The next morning, we awoke to see our trusty sign telling us it was -2 and my god it was cold. When I flew out from Adelaide, it was about 28 and humid, the weather in Portugal so far had been cool and the nights cold but I really, really felt this -2 business. Our breakfast was on the fourth floor which turned out to be a big disappointment. The breakfast room was like a crypt, absolutely freezing cold with marble lined walls and floor that just made the room that much more cozy. The only thing on offer was bread with cheese or jam and after an eternity we were able to get some hot water for our Peppermint tea, which was thankfully something warm to hold.
At last we were able to book our tour for the rock carvings at the Park Office but still had to wait until 3:30pm. Mac bought us a cool tshirt each of rock carvings and we read all the information we could, ready for the tour. I really cant remember what we did with ourselves for the day, but it did involve lunch at 'our' cafe and more than likely another trip to the Internet Cafe!
At last it was time to drive down to the departure office. Mac and I were the only guests on the tour which delighted us no end, our guide was a young local woman whom was extremely knowledgable and just a really pleasant person to be around, whom answered our many questions and bought past to life. We hopped into the 4WD and began the descent to the valley floor which was stunning. At one time, this area was full of Quintas (farms) but most were no longer in existence as the new generations had left for the cities, leaving no one to carry on the tradition. If nothing else, it would have been a beautiful place to grow up or live.
We reached the chilly valley floor and admired the beauty of it in the late afternoon sun, which bought out the winter colours of the trees and hills. The river Douro ran quickly past with cold, clear water and you could hear the otters splash and play.
Our guide took us over to the first engraving of a bull with two horses carved over the top of it. There are no barriers so you can actually stand in exactly the same spot as the artist did thousands of years ago. For a split second I got a feeling of how it must have been to live in this beautiful valley and it was a humbling experience.
We spent approximately an hour in the valley and there are many, many carvings to look at each quite different in it own way. My favourite was the 'practise' carving, which had many animal carvings over each other and lots of chips out of the stone face - because this is where the hunters had their target practice.
Unfortunatley, our tour came to an end and we headed back into town for our last night of captivity!
Why didnt we leave after the tour? Well, in my brilliance, I had dropped off some laundry which wasnt going to be ready until 7:00pm. The drive to our next town, Evora, was a good 4 hours away through icy mountain roads and neither of us felt confident about the drive. I have to say though, the laundress did a brilliant job on my clothes. A white tshirt I had given up for dead came back spotlessly white and clean and is still enjoying its new life!

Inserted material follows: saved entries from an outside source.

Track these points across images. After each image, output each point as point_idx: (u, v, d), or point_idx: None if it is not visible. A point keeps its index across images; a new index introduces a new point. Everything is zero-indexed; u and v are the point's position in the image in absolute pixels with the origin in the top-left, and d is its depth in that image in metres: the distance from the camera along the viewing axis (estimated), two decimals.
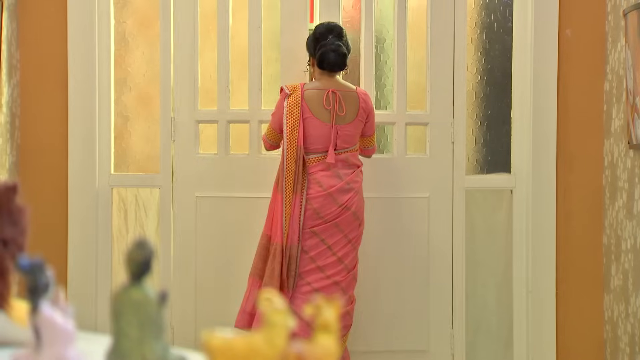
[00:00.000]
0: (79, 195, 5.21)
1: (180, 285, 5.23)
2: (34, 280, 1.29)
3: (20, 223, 1.61)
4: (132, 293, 1.38)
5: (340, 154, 4.71)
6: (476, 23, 5.35)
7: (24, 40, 5.17)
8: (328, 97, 4.70)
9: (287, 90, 4.72)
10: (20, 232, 1.61)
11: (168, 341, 1.38)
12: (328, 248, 4.67)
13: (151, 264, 1.37)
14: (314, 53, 4.79)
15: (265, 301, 1.29)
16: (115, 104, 5.32)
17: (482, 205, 5.39)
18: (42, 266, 1.30)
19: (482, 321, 5.38)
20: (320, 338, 1.25)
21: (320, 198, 4.65)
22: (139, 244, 1.36)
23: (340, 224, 4.68)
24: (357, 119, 4.75)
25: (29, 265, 1.29)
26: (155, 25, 5.30)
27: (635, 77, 4.56)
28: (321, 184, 4.66)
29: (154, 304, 1.37)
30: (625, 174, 4.89)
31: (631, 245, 4.80)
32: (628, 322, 4.83)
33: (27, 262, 1.29)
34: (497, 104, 5.37)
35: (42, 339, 1.31)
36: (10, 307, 1.60)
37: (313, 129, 4.67)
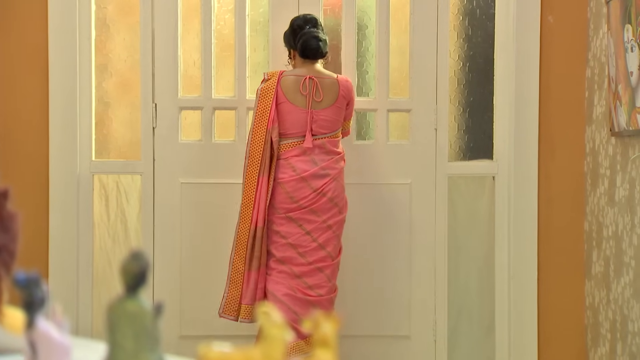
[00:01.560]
0: (59, 182, 5.19)
1: (163, 273, 5.21)
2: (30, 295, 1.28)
3: (11, 229, 1.60)
4: (127, 305, 1.37)
5: (317, 140, 4.71)
6: (458, 9, 5.34)
7: (4, 26, 5.12)
8: (305, 83, 4.71)
9: (265, 76, 4.77)
10: (12, 238, 1.60)
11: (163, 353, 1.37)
12: (307, 234, 4.69)
13: (147, 276, 1.36)
14: (294, 45, 4.80)
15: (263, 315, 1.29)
16: (96, 90, 5.29)
17: (465, 191, 5.40)
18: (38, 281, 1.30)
19: (464, 307, 5.39)
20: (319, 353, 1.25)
21: (293, 182, 4.66)
22: (134, 256, 1.36)
23: (316, 210, 4.69)
24: (335, 105, 4.74)
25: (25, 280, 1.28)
26: (136, 11, 5.26)
27: (618, 65, 4.57)
28: (295, 168, 4.67)
29: (150, 316, 1.37)
30: (607, 161, 4.91)
31: (612, 232, 4.82)
32: (609, 309, 4.86)
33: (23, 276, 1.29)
34: (480, 90, 5.37)
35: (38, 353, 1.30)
36: (3, 315, 1.59)
37: (288, 114, 4.67)
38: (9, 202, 1.59)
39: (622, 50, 4.50)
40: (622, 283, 4.68)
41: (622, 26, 4.49)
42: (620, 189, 4.73)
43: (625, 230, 4.65)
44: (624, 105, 4.51)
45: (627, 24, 4.43)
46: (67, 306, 5.16)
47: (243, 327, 4.92)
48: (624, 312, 4.66)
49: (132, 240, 5.35)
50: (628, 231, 4.62)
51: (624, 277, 4.67)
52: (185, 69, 5.29)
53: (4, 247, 1.58)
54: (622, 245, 4.69)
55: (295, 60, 4.82)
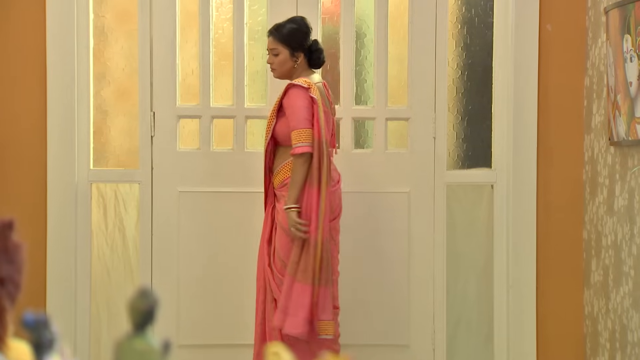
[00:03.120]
0: (57, 191, 5.18)
1: (161, 283, 5.20)
2: (39, 336, 1.27)
3: (16, 261, 1.60)
4: (135, 343, 1.36)
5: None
6: (457, 18, 5.34)
7: (2, 34, 5.11)
8: (325, 90, 4.75)
9: (303, 84, 4.61)
10: (17, 269, 1.60)
11: None
12: (335, 244, 4.72)
13: (155, 314, 1.35)
14: (304, 48, 4.71)
15: (272, 356, 1.28)
16: (94, 98, 5.28)
17: (463, 200, 5.40)
18: (47, 322, 1.29)
19: (462, 316, 5.39)
20: None
21: (333, 192, 4.67)
22: (142, 293, 1.35)
23: (339, 218, 4.76)
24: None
25: (33, 322, 1.27)
26: (134, 19, 5.25)
27: (617, 75, 4.57)
28: (332, 178, 4.68)
29: (158, 354, 1.36)
30: (606, 170, 4.90)
31: (612, 242, 4.82)
32: (608, 318, 4.86)
33: (32, 318, 1.28)
34: (478, 99, 5.36)
35: None
36: (8, 348, 1.58)
37: (326, 122, 4.64)
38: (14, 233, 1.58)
39: (621, 60, 4.50)
40: (622, 293, 4.68)
41: (621, 36, 4.49)
42: (619, 198, 4.73)
43: (625, 240, 4.65)
44: (623, 115, 4.51)
45: (626, 34, 4.43)
46: (65, 315, 5.15)
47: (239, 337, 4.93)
48: (623, 321, 4.66)
49: (130, 249, 5.35)
50: (627, 241, 4.62)
51: (623, 286, 4.67)
52: (183, 78, 5.28)
53: (9, 279, 1.57)
54: (621, 254, 4.69)
55: (298, 63, 4.71)
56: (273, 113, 4.70)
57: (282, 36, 4.69)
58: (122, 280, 5.36)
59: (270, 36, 4.73)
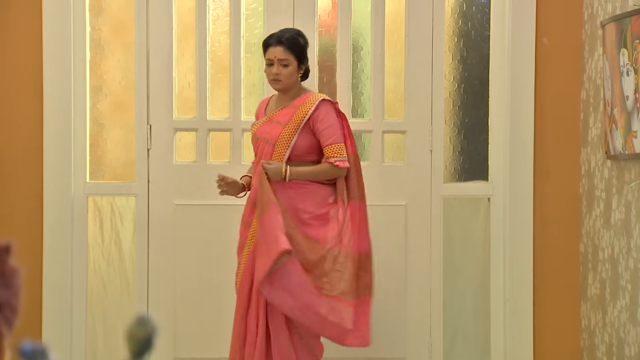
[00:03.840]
0: (54, 204, 5.17)
1: (157, 296, 5.20)
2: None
3: (13, 285, 1.58)
4: None
5: None
6: (453, 31, 5.34)
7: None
8: None
9: (330, 99, 4.63)
10: (14, 294, 1.58)
11: None
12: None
13: (153, 342, 1.34)
14: (306, 64, 4.64)
15: None
16: (91, 111, 5.28)
17: (460, 213, 5.40)
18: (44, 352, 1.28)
19: (459, 329, 5.39)
20: None
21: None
22: (140, 320, 1.34)
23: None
24: None
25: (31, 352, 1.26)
26: (131, 32, 5.25)
27: (613, 89, 4.57)
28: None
29: None
30: (603, 184, 4.90)
31: (608, 255, 4.82)
32: (605, 332, 4.86)
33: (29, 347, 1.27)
34: (475, 111, 5.36)
35: None
36: None
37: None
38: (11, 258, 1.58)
39: (617, 73, 4.50)
40: (619, 306, 4.68)
41: (617, 50, 4.49)
42: (616, 212, 4.73)
43: (622, 254, 4.64)
44: (619, 129, 4.51)
45: (622, 47, 4.43)
46: (60, 328, 5.15)
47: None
48: (620, 335, 4.66)
49: (126, 262, 5.34)
50: (624, 254, 4.62)
51: (620, 300, 4.66)
52: (180, 90, 5.28)
53: (6, 304, 1.56)
54: (618, 268, 4.69)
55: (297, 76, 4.60)
56: (294, 128, 4.51)
57: (293, 46, 4.54)
58: (118, 293, 5.35)
59: (278, 46, 4.53)
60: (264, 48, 4.59)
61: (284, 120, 4.54)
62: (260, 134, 4.58)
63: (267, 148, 4.53)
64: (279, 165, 4.46)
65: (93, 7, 5.26)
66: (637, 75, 4.29)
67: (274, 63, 4.52)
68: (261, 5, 5.26)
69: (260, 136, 4.58)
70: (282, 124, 4.53)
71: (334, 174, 4.53)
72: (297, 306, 4.40)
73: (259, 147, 4.58)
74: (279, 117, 4.57)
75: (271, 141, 4.52)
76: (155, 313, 5.19)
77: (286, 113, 4.55)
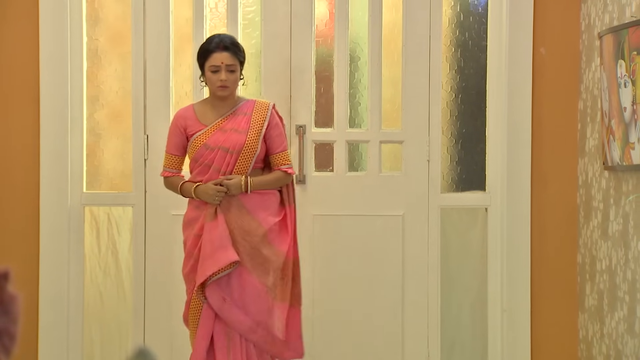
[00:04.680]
0: (50, 214, 5.16)
1: (154, 307, 5.19)
2: None
3: (11, 312, 1.57)
4: None
5: None
6: (451, 41, 5.33)
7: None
8: None
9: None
10: (12, 321, 1.57)
11: None
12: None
13: None
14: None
15: None
16: (88, 121, 5.27)
17: (457, 223, 5.39)
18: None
19: (457, 340, 5.37)
20: None
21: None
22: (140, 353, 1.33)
23: None
24: None
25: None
26: (128, 42, 5.25)
27: (611, 100, 4.57)
28: None
29: None
30: (600, 194, 4.90)
31: (606, 266, 4.81)
32: (603, 343, 4.85)
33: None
34: (472, 122, 5.36)
35: None
36: None
37: None
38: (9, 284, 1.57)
39: (615, 85, 4.50)
40: (616, 318, 4.67)
41: (615, 61, 4.49)
42: (613, 223, 4.73)
43: (619, 265, 4.64)
44: (617, 140, 4.51)
45: (620, 59, 4.43)
46: (57, 338, 5.13)
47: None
48: (618, 347, 4.65)
49: (123, 272, 5.32)
50: (622, 266, 4.61)
51: (617, 312, 4.66)
52: (177, 100, 5.27)
53: (5, 331, 1.55)
54: (616, 279, 4.68)
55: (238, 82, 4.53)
56: (256, 135, 4.41)
57: (238, 52, 4.43)
58: (115, 303, 5.33)
59: (225, 51, 4.36)
60: (205, 54, 4.41)
61: (241, 127, 4.41)
62: (214, 143, 4.38)
63: (227, 157, 4.38)
64: (237, 179, 4.35)
65: (90, 17, 5.26)
66: (635, 86, 4.29)
67: (220, 69, 4.36)
68: (258, 16, 5.25)
69: (216, 145, 4.37)
70: (242, 132, 4.40)
71: (285, 182, 4.51)
72: (249, 323, 4.34)
73: (216, 157, 4.38)
74: (232, 125, 4.41)
75: (234, 150, 4.37)
76: (152, 325, 5.19)
77: (240, 120, 4.42)
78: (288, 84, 5.24)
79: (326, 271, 5.22)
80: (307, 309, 5.06)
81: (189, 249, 4.42)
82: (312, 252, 5.15)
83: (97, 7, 5.28)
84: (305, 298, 4.87)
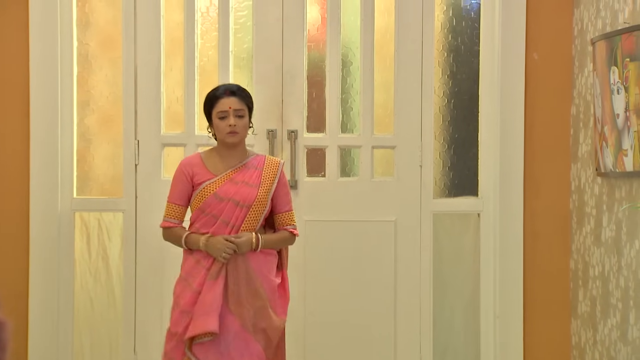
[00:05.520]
0: (40, 220, 5.13)
1: (145, 313, 5.16)
2: None
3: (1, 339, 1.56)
4: None
5: None
6: (443, 46, 5.31)
7: None
8: None
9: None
10: (1, 348, 1.55)
11: None
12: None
13: None
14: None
15: None
16: (78, 126, 5.24)
17: (450, 228, 5.37)
18: None
19: (449, 345, 5.36)
20: None
21: None
22: None
23: None
24: None
25: None
26: (118, 46, 5.21)
27: (604, 106, 4.55)
28: None
29: None
30: (593, 201, 4.88)
31: (599, 273, 4.80)
32: (596, 350, 4.83)
33: None
34: (465, 127, 5.34)
35: None
36: None
37: None
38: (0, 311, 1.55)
39: (608, 91, 4.48)
40: (609, 325, 4.66)
41: (608, 68, 4.47)
42: (606, 229, 4.71)
43: (612, 272, 4.62)
44: (610, 146, 4.49)
45: (613, 65, 4.41)
46: (47, 345, 5.10)
47: None
48: (610, 354, 4.63)
49: (113, 278, 5.30)
50: (615, 272, 4.60)
51: (610, 319, 4.64)
52: (168, 105, 5.24)
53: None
54: (609, 286, 4.67)
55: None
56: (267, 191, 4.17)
57: (246, 97, 4.23)
58: (105, 309, 5.30)
59: (232, 97, 4.16)
60: (211, 101, 4.19)
61: (252, 181, 4.17)
62: (224, 194, 4.12)
63: (237, 211, 4.11)
64: (247, 237, 4.08)
65: (80, 22, 5.22)
66: (628, 93, 4.28)
67: (228, 115, 4.13)
68: (250, 20, 5.23)
69: (226, 197, 4.11)
70: (254, 186, 4.16)
71: (290, 243, 4.28)
72: None
73: (225, 209, 4.12)
74: (243, 178, 4.17)
75: (245, 204, 4.11)
76: (143, 331, 5.17)
77: (252, 174, 4.18)
78: (280, 89, 5.22)
79: (318, 276, 5.20)
80: (299, 314, 5.05)
81: (185, 306, 4.11)
82: (304, 258, 5.13)
83: (87, 12, 5.24)
84: (297, 303, 4.87)
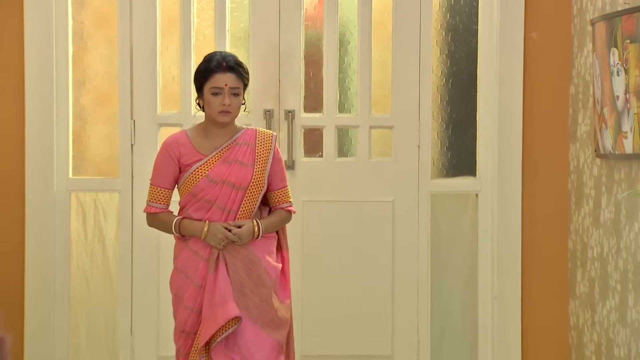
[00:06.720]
0: (36, 200, 5.09)
1: (141, 293, 5.15)
2: None
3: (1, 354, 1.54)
4: None
5: None
6: (441, 25, 5.27)
7: None
8: None
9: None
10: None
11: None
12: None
13: None
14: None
15: None
16: (73, 106, 5.20)
17: (447, 209, 5.34)
18: None
19: (447, 326, 5.35)
20: None
21: None
22: None
23: None
24: None
25: None
26: (114, 25, 5.16)
27: (603, 87, 4.52)
28: None
29: None
30: (592, 181, 4.86)
31: (597, 254, 4.78)
32: (594, 331, 4.82)
33: None
34: (463, 107, 5.30)
35: None
36: None
37: None
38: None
39: (607, 73, 4.44)
40: (608, 306, 4.64)
41: (607, 49, 4.43)
42: (605, 210, 4.69)
43: (611, 254, 4.60)
44: (609, 128, 4.46)
45: (613, 47, 4.37)
46: (43, 324, 5.09)
47: None
48: (609, 335, 4.62)
49: (110, 259, 5.27)
50: (614, 254, 4.58)
51: (609, 300, 4.63)
52: (164, 85, 5.20)
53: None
54: (607, 268, 4.65)
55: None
56: (263, 169, 3.91)
57: (243, 73, 3.91)
58: (101, 290, 5.28)
59: (230, 72, 3.85)
60: (205, 74, 3.88)
61: (246, 159, 3.89)
62: (218, 176, 3.85)
63: (233, 194, 3.86)
64: (248, 227, 3.83)
65: (75, 0, 5.17)
66: (628, 75, 4.24)
67: (223, 92, 3.82)
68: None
69: (220, 179, 3.84)
70: (248, 165, 3.88)
71: (287, 222, 4.06)
72: None
73: (220, 193, 3.86)
74: (236, 156, 3.89)
75: (241, 185, 3.85)
76: (139, 311, 5.15)
77: (245, 151, 3.90)
78: (277, 68, 5.18)
79: (315, 257, 5.17)
80: (297, 294, 5.03)
81: (189, 302, 3.89)
82: (301, 238, 5.11)
83: None
84: (295, 284, 4.83)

We went to 'our' cafe for another dinner and the testosterone filled atomosphere, watched the Portugese news, which Mac translated for me as best he could. The news showed the riots in Sydney and it was with disbelief and even a touch of embarassment I watched the report which gave no real detail but it looked incredibly violent. It wasnt until I came home I found out what had happened. We ate a huge meal we didnt really need, watched the same men come back for more beer and football and then retired to the hotel - looking forward to leaving the next morning!